Published: 16 April, 2021 | Volume 6 - Issue 1 | Pages: 029-032
Figure 2:
LM DK-Crush bifurcation PCI. (A) Pre-dilation (2.5 x 12 mm balloon) of ostial LAD. (B) Pre-dilation (2.5 x 12 mm balloon) of ostial LCX. (C) 3.0 x 12 mm drug-eluting stent (DES) deployed across LCX lesion with proximal portion of DES in the distal LM. (D) LCX wire removed and DES in LCX “crushed” with a 3.0 x 12 mm NC balloon extending from the LM to the LAD. (E) LCX rewired through “crushed” LCX stent and the struts of the “crushed” LCX stent were dilated with a 2.5 x 12 mm non-compliant balloon. (F) The first simultaneous kissing balloon inflation (SKBI) of the DK-Crush bifurcation PCI technique was performed using 3.0 x 12 mm and 2.5 x 12 mm non-compliant balloons in the LAD and LCX, respectively.

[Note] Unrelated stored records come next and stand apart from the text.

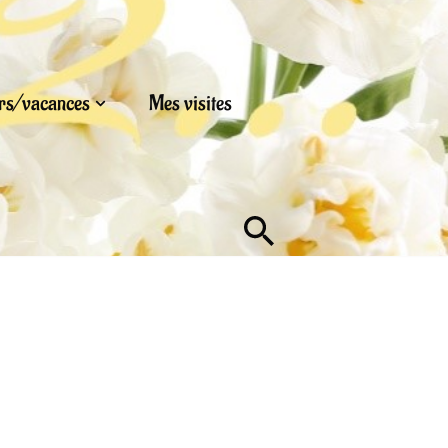
urs/vacances
Mes visites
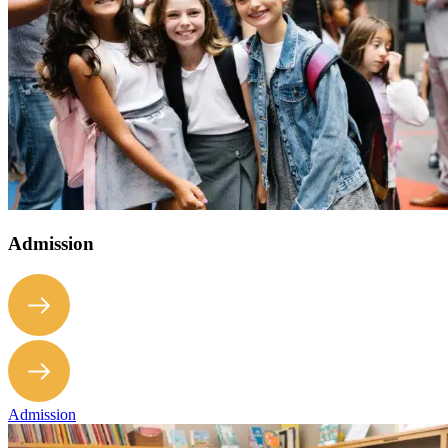
Admission
Admission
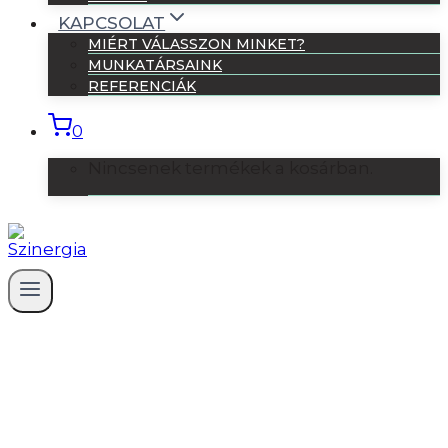
KAPCSOLAT
MIÉRT VÁLASSZON MINKET?
MUNKATÁRSAINK
REFERENCIÁK
0
Nincsenek termékek a kosárban.
4+1 érv, hogy miért van szükséged
projektmenedzsmentre (akkor is, ha
azt hiszed, hogy nincs)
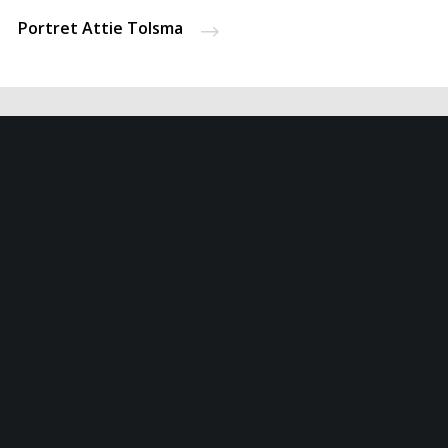
Portret Attie Tolsma
 17 875
op afspraak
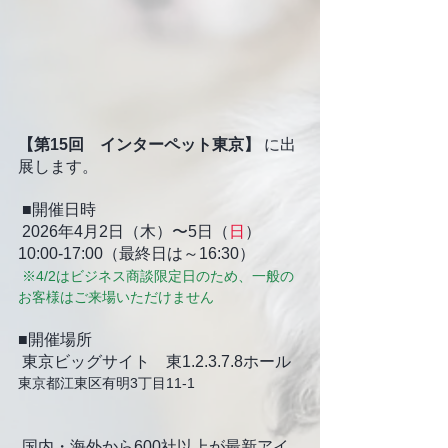
【第15回　インターペット東京】
 に出
展します。
 ■開催日時
 2026年4月2日（木）〜5日（
日
） 
10:00-17:00（最終日は～16:30）
※4/2はビジネス商談限定日のため、一般の
お客様はご来場いただけません 
■開催場所
 東京ビッグサイト　東1.2.3.7.8ホール
東京都江東区有明3丁目11-1
 国内・海外から600社以上が最新アイ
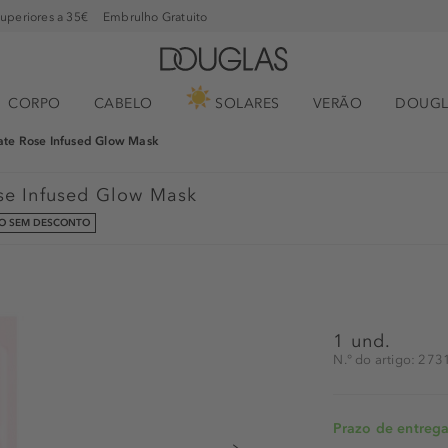
superiores a 35€
Embrulho Gratuito
CORPO
CABELO
SOLARES
VERÃO
DOUGL
ate Rose Infused Glow Mask
se Infused Glow Mask
GO SEM DESCONTO
1 und.
N.° do artigo: 27
Prazo de entrega:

The 3.0 x 12 mm non-compliant balloon was also used to pre-dilated the ostial LM (not shown). (G) Using IVUS-guidance, a 3.0 x 23 mm DES was positioned in multiple orthogonal views to span both the ostial LM and ostial LAD lesions before being deployed. The first proximal optimization technique (POT) was performed (not shown). (H) The proximal portion of the LM-LAD stent was flared with a 3.5 x 12 mm non-compliant balloon at high pressures. (I) After rewiring the LCX through the LM-LAD stent, 3.5 x 12 mm non-compliant balloons were positioned across both the LM-LAD and LM-LCX and the second SKBI was performed. A second POT was subsequently performed using the 3.5 x 12 mm non-compliant balloon (not shown). (J) Final result of the LM bifurcation (IVUS not shown but demonstrated excellent stent expansion and apposition without any evidence of edge dissection). (K) Final result of the ostial LM (IVUS not shown but demonstrated excellent stent expansion and apposition). (K) Final result of the ostial LM (IVUS not shown but demonstrated excellent stent expansion and apposition).